Around eight years ago, I identified that I had been spiritually abused by the RPCNA. They (the denomination, sessions, pastors and elders) had used their positional authority to replace "what God says about me" with "what they say about me". Their value system was a Byzantine web of written rules, unwritten rules, and glad obedience to their whims.

As I worked through that, I identified the same systems in place almost everywhere. I saw that my workplace wielded a message of value and shame to push workers beyond reasonable expectations for their own profit. I saw my family had its own system of value and shame - workaholism and achievement.

Here I am, though, in mild depression and despair. I recognize my value in terms of black and white words on a page. I look forward to an eternity where I will experience that value in perfect peace and perfect joy. On the other hand, I am passively and actively shunning the fake value economy and realizing how utterly ingrained it is in my existence. I'm no longer young, athletic and accomplished. I don't work long hours. My children are not striving to live society's expectations on them. I get to read article after article on how the various systems in the body stop working right after the glorious 20s, and how, for each system, only a brutal and time-consuming regimen can slow the decline.

So, here are my words of wisdom, to myself and to those reading:

  • Shame is the world of fake manipulation. Actions have consequences, but shame brings worthlessness into play with consequences. Let's say I don't volunteer at church. It's fine that a consequence is that I don't get praised. It might even be fine that the pastor says that some ministry was abandoned due to lack of volunteers, but it's not fine for the pastor to imply that the church or her congregants are "lesser" because of that lack. That is shame manipulation.
  • We don't shame-manipulate those who have sinned in our churches. That is not to say that actions don't have consequences. The church will need to impose consequences on sex offenders to protect victims and potential victims. We may need to be vigilant around them that they do not re-offend, but they are still people in need of healing and grace.

Problem 1 >> In the reflection on spiritual abuse and shame, what system of value and shame did the writer's family have?
Problem 2 >> Reproduce the reflection on spiritual abuse and shame from "Here I am, though, in" to "slow the decline.".
Problem 3 >> Go on with the reflection on spiritual abuse and shame from the point where it stops.
The data after this point have no connection to the reflection on spiritual abuse and shame.

Raw data >>
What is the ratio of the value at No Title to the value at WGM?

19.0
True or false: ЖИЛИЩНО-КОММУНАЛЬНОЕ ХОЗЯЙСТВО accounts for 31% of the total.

Your response 1 >> Workaholism and achievement.

Your response 2 >>
Here I am, though, in mild depression and despair. I recognize my value in terms of black and white words on a page. I look forward to an eternity where I will experience that value in perfect peace and perfect joy. On the other hand, I am passively and actively shunning the fake value economy and realizing how utterly ingrained it is in my existence. I'm no longer young, athletic and accomplished. I don't work long hours. My children are not striving to live society's expectations on them. I get to read article after article on how the various systems in the body stop working right after the glorious 20s, and how, for each system, only a brutal and time-consuming regimen can slow the decline.

Your response 3 >>
  • Likewise, those who have been victimized or suffered loss should not be shamed into sacrificing their value so that the church can "move on". Victims need to feel valued and heal, and that is not going to be possible if the church "needs to move on" from being reminded of brokenness and hurt.
  • I think it is uniquely hard to move from a life of shame to a growth mentality. The Bible is full of hope and positivity - we conquer evil and live forever in a world without shame or despair or loss! Yet, we see pain and misery and brokenness all around us, inside and outside the church. I feel I'm more and more aware of the brokenness at the same time that I need to feel hope!
I think God understands where I am right now and he's given me something that, to my heart and mind, is a tangible representation that he values me and wants me to grow. It feels like a little kernel of joy that I can hold onto. I would love to figure out how to grow it, but it has been a light in the darkness. Tearing down what I have valued reminds me of what Sennacherib says to Jerusalem:
But if you say to me, ‘We trust in the Lord our God,’ is it not He whose high places and whose altars Hezekiah has taken away and has said to Judah and to Jerusalem, ‘You shall worship before this altar’?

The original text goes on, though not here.